The abundance of negative consumer sentiment about a handful of recent brand initiatives to engage the LGBTQ+ community highlights the immense importance of audience data in marketing. Personalization is the key to making meaningful connections, but success in today’s digitally charged media landscape also requires authenticity and brand integrity.
Headlines aside, people, including the LGBTQ+ community, are increasingly looking for content—and brands—they can connect with. That’s where having a precise understanding of anyone a brand may want to engage with can make all the difference.
In general, our most recent international global LGBTQ+ inclusive media perceptions study found that all audiences are receptive to brand targeting based on sexual orientation and/or gender identity. Bisexuals are the most receptive, as 19.7% say they’re very comfortable with this practice, closely followed by heterosexuals at 19.4%. People who identify as gay are less receptive, as only 13.9% report being very comfortable with this type of brand targeting.
The findings from our study also highlight that non-cisgender identifying1 audiences are more comfortable with brand targeting than cisgender2 audiences. Receptiveness among this audience is highest in Spain, and lowest in the U.K.
To the credit of brands, almost 64% of non-cisgender identifying audiences say that both the products and messages within the targeted ads they’ve received are relevant to them. On the other hand, however, only 26.4% of non-cisgender identifying audiences say they’ve received targeted ads. Among the broader LGBTQ+ community, the percentage drops to just 19%.
While the noise surrounding some recent brand initiatives has grown loud in recent months, the data from our study highlights that brands have more of an engagement opportunity than they’re acting on. That’s where a critical understanding of consumers—customers and prospects—comes into play, combined with the knowledge that the borderless media landscape makes it impossible to limit who does and who doesn’t see something.
Data and technology can help marketers identify audiences and engage with them, but brands can’t control how people share their messages. Said differently, ad delivery is much different from ad exposure. Brand integrity is critical on this front. Compared with the brands that have faced consumer backlash this year, a number of other well-known brands have been praised for upholding their positions on transgender inclusivity, including Victoria’s Secret this past March. And what’s more, a December 2022 GLAAD-Edelman report found that Americans are two times more likely to use a brand that demonstrates a commitment to expanding and protecting LGBTQ rights.

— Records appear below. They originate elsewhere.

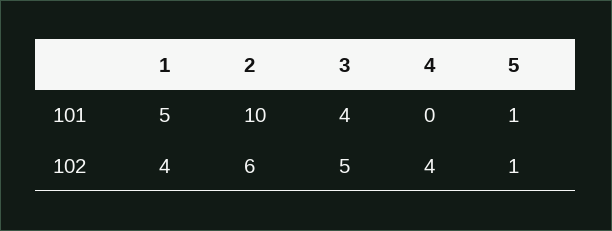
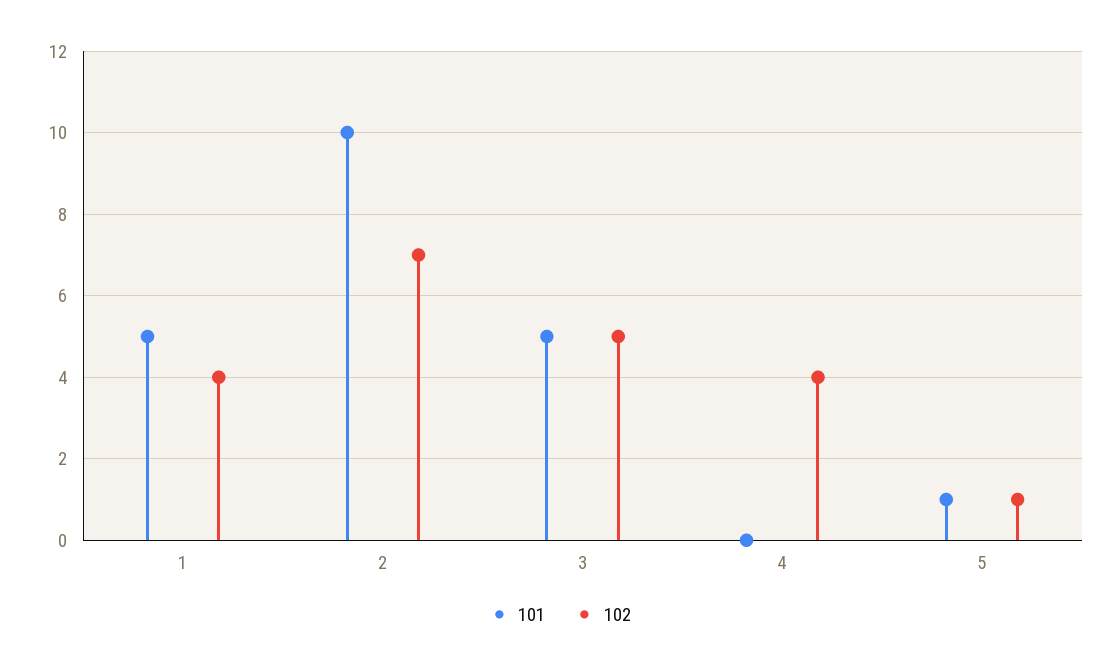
  {
    "101": {
      "1": 5,
      "2": 10,
-     "3": 4,
+     "3": 5,
      "4": 0,
      "5": 1
    },
    "102": {
      "1": 4,
-     "2": 6,
+     "2": 7,
      "3": 5,
      "4": 4,
      "5": 1
    }
  }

Best intentions aside—and as recent history demonstrates—not everyone is receptive to inclusivity. Brand purpose will always need steadfast support for long-term gains, particularly when there is pushback, as opposition is a real consideration for brands today. Globally, only 25.6% of cisgender people say they’d like programming and advertising to do more to celebrate inclusivity and positive stories about LGBTQ+ individuals. Receptiveness is highest in Brazil (33.6%) and lowest in France (13.8%).

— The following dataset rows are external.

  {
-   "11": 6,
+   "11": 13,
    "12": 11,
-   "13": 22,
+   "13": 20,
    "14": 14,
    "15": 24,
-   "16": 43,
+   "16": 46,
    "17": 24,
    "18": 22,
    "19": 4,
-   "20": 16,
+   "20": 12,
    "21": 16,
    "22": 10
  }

On the subject of LGBTQ+ inclusion, Sarah Kate Ellis, president of GLAAD, says that brands know that it’s good for business. Within the context of recent news, she was quoted in a TIME article, saying that “Companies will not end the standard business practice of including diverse people in ads and marketing because a small number of loud, fringe of anti-LGBTQ activists make noise on social media.”

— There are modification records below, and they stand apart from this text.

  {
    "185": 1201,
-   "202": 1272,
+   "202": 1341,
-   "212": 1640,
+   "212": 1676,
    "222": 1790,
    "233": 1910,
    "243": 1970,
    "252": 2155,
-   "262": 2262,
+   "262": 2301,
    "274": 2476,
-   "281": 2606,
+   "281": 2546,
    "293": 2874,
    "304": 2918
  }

Despite any short-term effects associated with divided audiences, experts agree that the vast majority of boycotts fail in the long term. Maurice Schweitzer, a professor at University of Pennsylvania’s Wharton School of Business, tells ABC News that boycotts need to be sustained and coordinated—which is rare. Nike stock, for example, is up 48.8% from when the brand faced backlash for partnering with Colin Kaepernick back in 2018.
For additional information, download our latest LGBTQ+ report.
Sources
1Non-cisgender identifying refers to people who do not follow other people’s ideas about how they should look or act based on the female or male sex they were assigned at birth.
2Cisgender refers to people whose gender identity corresponds with the sex they were assigned at birth.